When I was about eight, I learned something about conflict resolution.

Our next-door neighbor, big guy, was throwing his leaves over the hedge into our yard. Dad, not a big guy, asked him to stop. The neighbor asked Dad what he going to do about it, and Dad knocked him through the aforementioned hedge.

He didn’t throw any more leaves into the yard.

Effective, I thought, but to be avoided if possible.

As published in The Memphis Daily News, January 22, 2016, and in The Memphis News, January 23-29, 2016

Dig

IT MIGHT BE RIGHT, BUT IT’S FLAT WRONG.

A week or so ago, 27 trees disappeared from Overton Park’s greensward – a fancy word for yours and my yard since Overton Park belongs to us. 

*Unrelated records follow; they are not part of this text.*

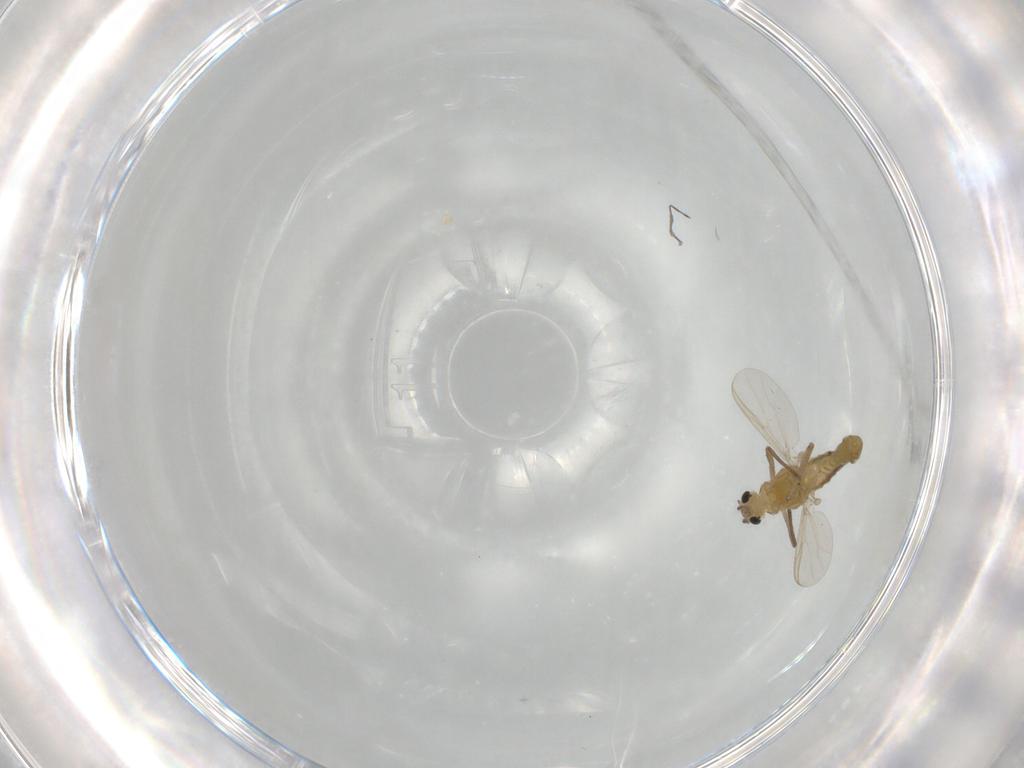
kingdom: Animalia
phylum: Arthropoda
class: Insecta
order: Diptera
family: Chironomidae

But somebody gets to use some of it exclusively. And some more of it whenever they want. And they get big trucks to drive, and maintenance and other cool stuff. And three or four million or so of our bucks a year. And if they don’t like the trees, they can take them down. And if they want to park in the yard, they can do that, too.

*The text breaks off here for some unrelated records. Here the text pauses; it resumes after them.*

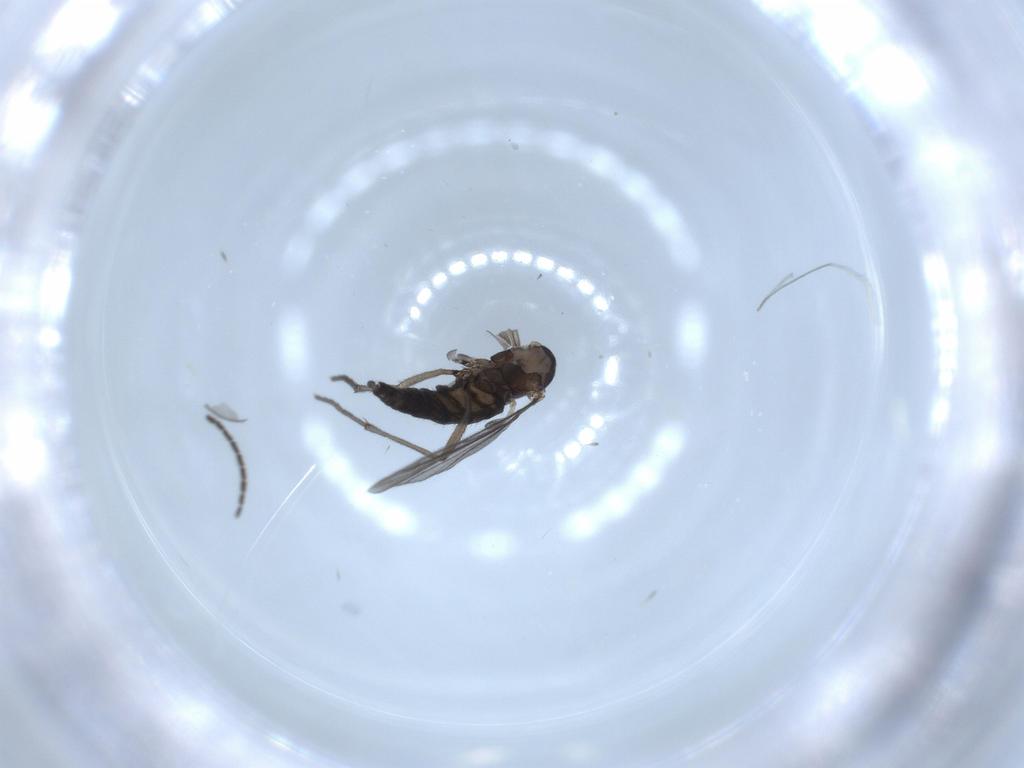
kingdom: Animalia
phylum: Arthropoda
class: Insecta
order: Diptera
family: Sciaridae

Because they have all the park’s lions, and tigers and bears. Oh my.

Even though the Overton Park Conservancy was established as a public/private partnership to take care of our yard and make us proud again of everything in it, the Memphis Zoological Society, another public/private partnership that pre-dates the newer one, has claimed the authority – with the ham-handed finesse of a charging rhinoceros – to remove our city’s trees and stomp our city’s yard into mud if the mood strikes them.

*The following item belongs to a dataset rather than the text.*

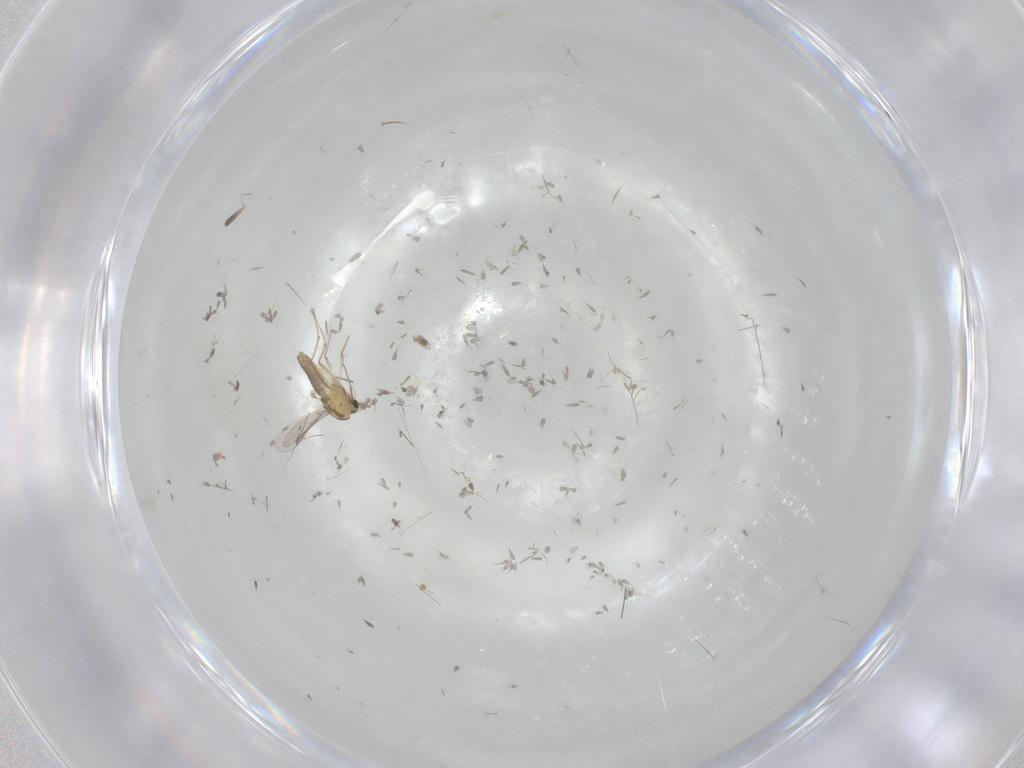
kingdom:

And who gave the society permission to uproot trees donated to the conservancy? Neither mayor nor council picked one warring child over the other. No one cast a vote in favor of the treejacking. Yet the zoo claims their move, if not their arrogance, to be right and just.

From whence came the authority to wield the shovels?

From one Allan Wade, consigliere to the council, stalwart of the statute, champion of the contract, able to opine with such unquestionable force that ten pages from him can bring down forests and park thousands upon thousands of SUVs without a single meeting between differing parties, without a hint of compromise or consideration, without debate or a single vote by anyone elected by any of us to represent our interests.

Wow. Must be a helluva lawyer.

I’m not blaming him. Judging by what you and I are paying him and his private firm – hundreds and hundreds of thousands – and by the fact that he’s been covering the city council’s considerable behind for about a quarter-century, he’s a helluva lawyer. More telling, and the reason he’s earned every penny, is that several councils and several mayors have hidden behind Allan’s informed opinions about difficult issues and let him take the weight for hard decisions.

I know Allan, and I have no doubt that his legal opinion about the existing agreement between city and zoo and park is correct, but you and I both know that what’s happening between our bullying zoo and our resurgent park is just not right.

It will take courage and compromise to bring the parties together and make it right, the right way for a new council and mayor to start things. Even as I write this, that process is in process.

Nevertheless, history dictates that we should keep a close eye on the remaining trees in our yard.

I’m a Memphian, and, in my opinion and I hope in Allan’s, we need a new agreement.